Мы не можем любить Господа, не возлюбив друг друга, а чтобы любить друг друга, надо познать друг друга. Мы познаем Его, преломляя хлеб, и познаем друг друга, преломляя хлеб, и мы уже не одни. Рай есть пир, и жизнь тоже есть пир, даже с коркой, если есть общность{143}.
На первый взгляд кажется, что Дороти Дэй занималась такой же благотворительностью, к какой сегодня призывают молодежь: подавала суп, предоставляла крышу над головой. Но на самом деле ее жизнь строилась на иных основах и шла совсем в других направлениях, нежели жизнь многих сегодняшних благотворителей.
Движение «Католического рабочего» ставило своей задачей облегчение страданий бедных, но не в этом была его главная цель или основополагающий принцип. Главная идея заключалась в том, чтобы создать образец, модель мира, живущего по евангельским заветам. Участники движения вступали в него не только для того, чтобы помогать бедным, но и чтобы справиться с чувством собственного несовершенства. «Ложусь спать с вонью немытых тел. Никуда не укрыться, — писала Дэй в дневнике. — Но Христос родился в хлеву, а хлев без грязи и вони не обходится. Если Пресвятая Дева это вынесла, вынесу и я»{144}.

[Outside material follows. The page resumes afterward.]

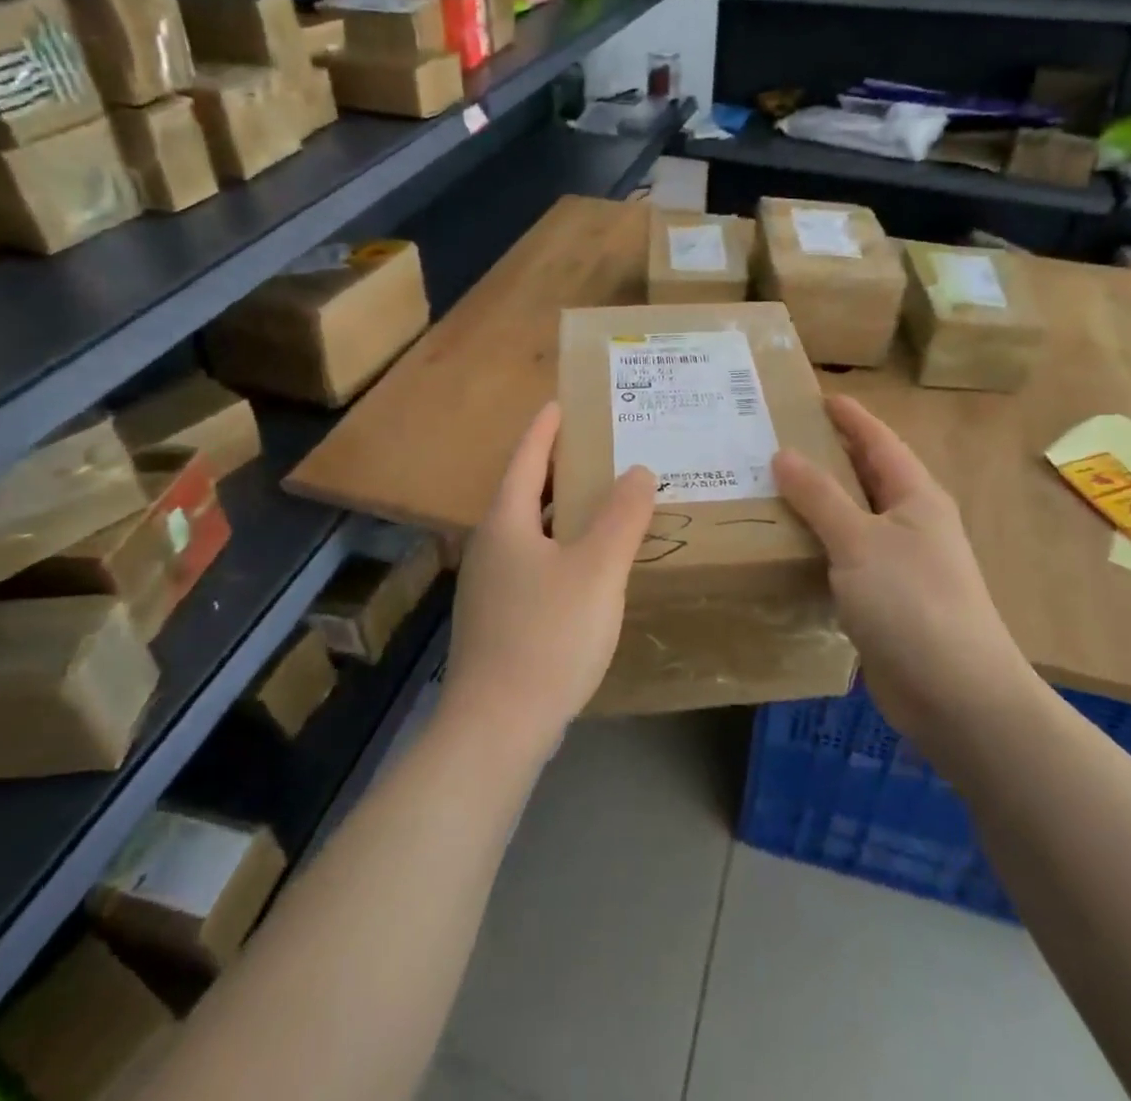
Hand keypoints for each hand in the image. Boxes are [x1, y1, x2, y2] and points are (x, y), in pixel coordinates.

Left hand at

Как писал журналист Ишай Шварц, для Дороти Дэй «любое значимое действие обретало свою значимость только от связи с Божественным». Каждый раз, когда она находила для кого-то одежду, это был акт молитвы. Дэй отвращала «идея отмеренной благотворительности», которая принижает и оскорбляет бедных. Для нее каждый акт служения был жестом, обращенным к бедным и к Богу, удовлетворением внутренней потребности. Дороти Дэй считала необходимым, пишет Шварц, «принимать бедность как личную добродетель», как способ достичь единения с другими и приблизиться к Богу. Отделять служение сообществу от молитвы означало бы отделять его от основополагающего смысла.

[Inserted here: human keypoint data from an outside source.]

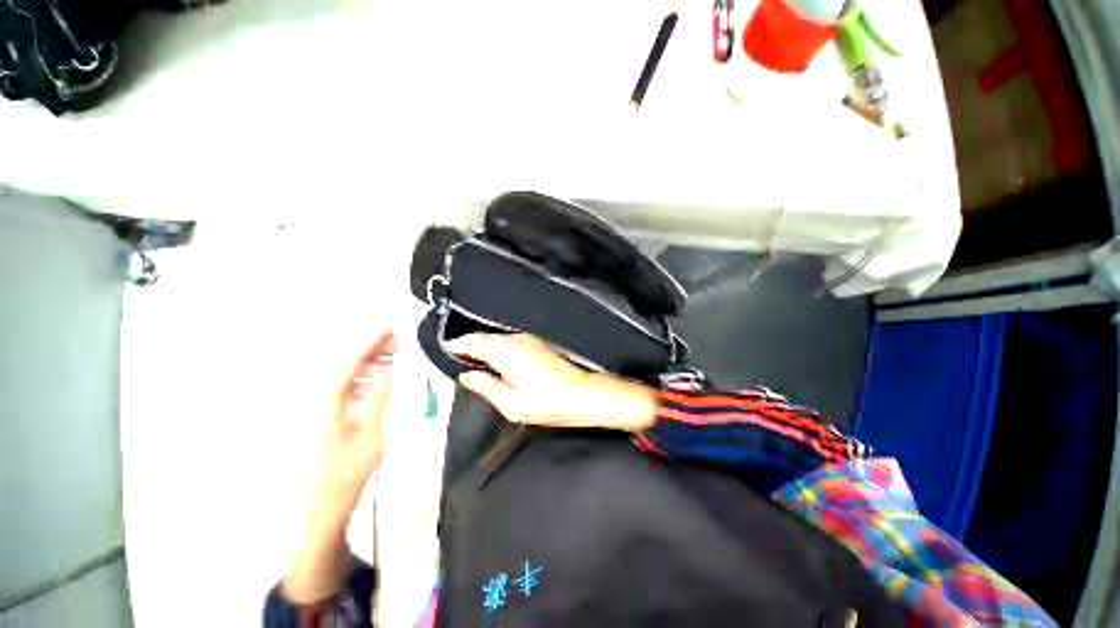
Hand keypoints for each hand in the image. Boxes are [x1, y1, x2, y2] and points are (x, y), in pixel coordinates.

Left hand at [283, 331, 395, 604]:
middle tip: (396, 334)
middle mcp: (320, 398)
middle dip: (372, 346)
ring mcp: (321, 405)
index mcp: (328, 400)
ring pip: (346, 372)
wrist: (324, 502)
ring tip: (392, 348)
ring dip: (370, 358)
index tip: (389, 327)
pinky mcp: (326, 412)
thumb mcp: (372, 431)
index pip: (350, 361)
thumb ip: (381, 396)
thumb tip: (390, 367)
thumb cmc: (349, 470)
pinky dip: (365, 374)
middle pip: (346, 362)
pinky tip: (379, 370)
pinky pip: (347, 384)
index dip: (371, 342)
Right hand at [446, 333, 657, 432]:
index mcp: (506, 352)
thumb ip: (485, 386)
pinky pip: (508, 342)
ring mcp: (528, 339)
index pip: (473, 341)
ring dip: (484, 348)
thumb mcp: (511, 404)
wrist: (583, 394)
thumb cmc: (547, 403)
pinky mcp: (537, 343)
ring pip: (497, 339)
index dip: (457, 345)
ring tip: (475, 366)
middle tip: (458, 363)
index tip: (445, 354)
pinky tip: (497, 365)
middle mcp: (515, 339)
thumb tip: (466, 375)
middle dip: (469, 347)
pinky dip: (498, 349)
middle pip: (484, 338)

Одиночество, страдания и боль, которые выносила Дороти Дэй, отрезвляют любого, кто читает ее дневники. Неужели Бог требует таких трудностей? Разве не отказалась она от слишком многих простых радостей мира? В каком-то смысле да. Но с другой стороны, это обманчивое впечатление: не стоит во всем полагаться на ее дневники и ее слова. Как многие другие, Дороти Дэй в дневниках была более мрачной, чем в повседневной жизни. Когда она чувствовала себя счастливой, она не делала записи, а занималась делами, которые приносили ей радость. Она писала, когда тягостно о чем-то размышляла, и исследовала в дневнике источники своей боли.
Если читать ее дневники, то создается впечатление, что почти каждый день был для нее беспросветной мукой; однако в рассказах современников Дороти предстает в постоянном окружении детей и близких друзей, как часть сплоченного сообщества. Как говорила одна из ее почитательниц Мэри Латроп, «она обладала удивительной способностью к близкой дружбе. Поистине удивительной. Каждая дружба была для нее особенной, а друзей у нее было очень, очень много — людей, которые ее любили и которых любила она»{145}.
Современники вспоминали ее страстную любовь к музыке и чувственным радостям. Как писала Кэтлин Джордан, «у Дороти было глубокое чувство прекрасного. <…> Я иногда прерывала ее во время оперы [когда она слушала передачи из Метрополитен-оперы по радио]. Я входила и заставала ее практически в экстазе. Это многое говорило о том, что для нее означала настоящая молитва. <…> Она часто говорила: “Помни, что говорил Достоевский: красота спасет мир”. Мы это в ней видели. Она не разделяла естественное и сверхъестественное»{146}.
Нанетт
К 1960 году со времени расставания Дороти с Форстером Баттерхемом прошло больше трех десятков лет. Почти все это время он жил с наивной, приятной женщиной по имени Нанетт. Когда Нанетт заболела раком, Форстер снова вспомнил о Дороти и попросил ее ухаживать за умирающей. Конечно же, Дороти откликнулась не задумываясь. Несколько месяцев она почти каждый день проводила с Нанетт. «Нанетт приходится тяжело, — отмечала Дэй в дневнике, — мучается и душевно, и физически. Сегодня она лежала и плакала от беспомощности. Мало что можно сделать, только быть рядом и молчать. Я ей сказала, как трудно ее утешить, можно только молчать перед лицом страдания, и она сказала горько: “Да, молчание смерти”. Я сказала ей, что почитаю за нее молитву»{147}.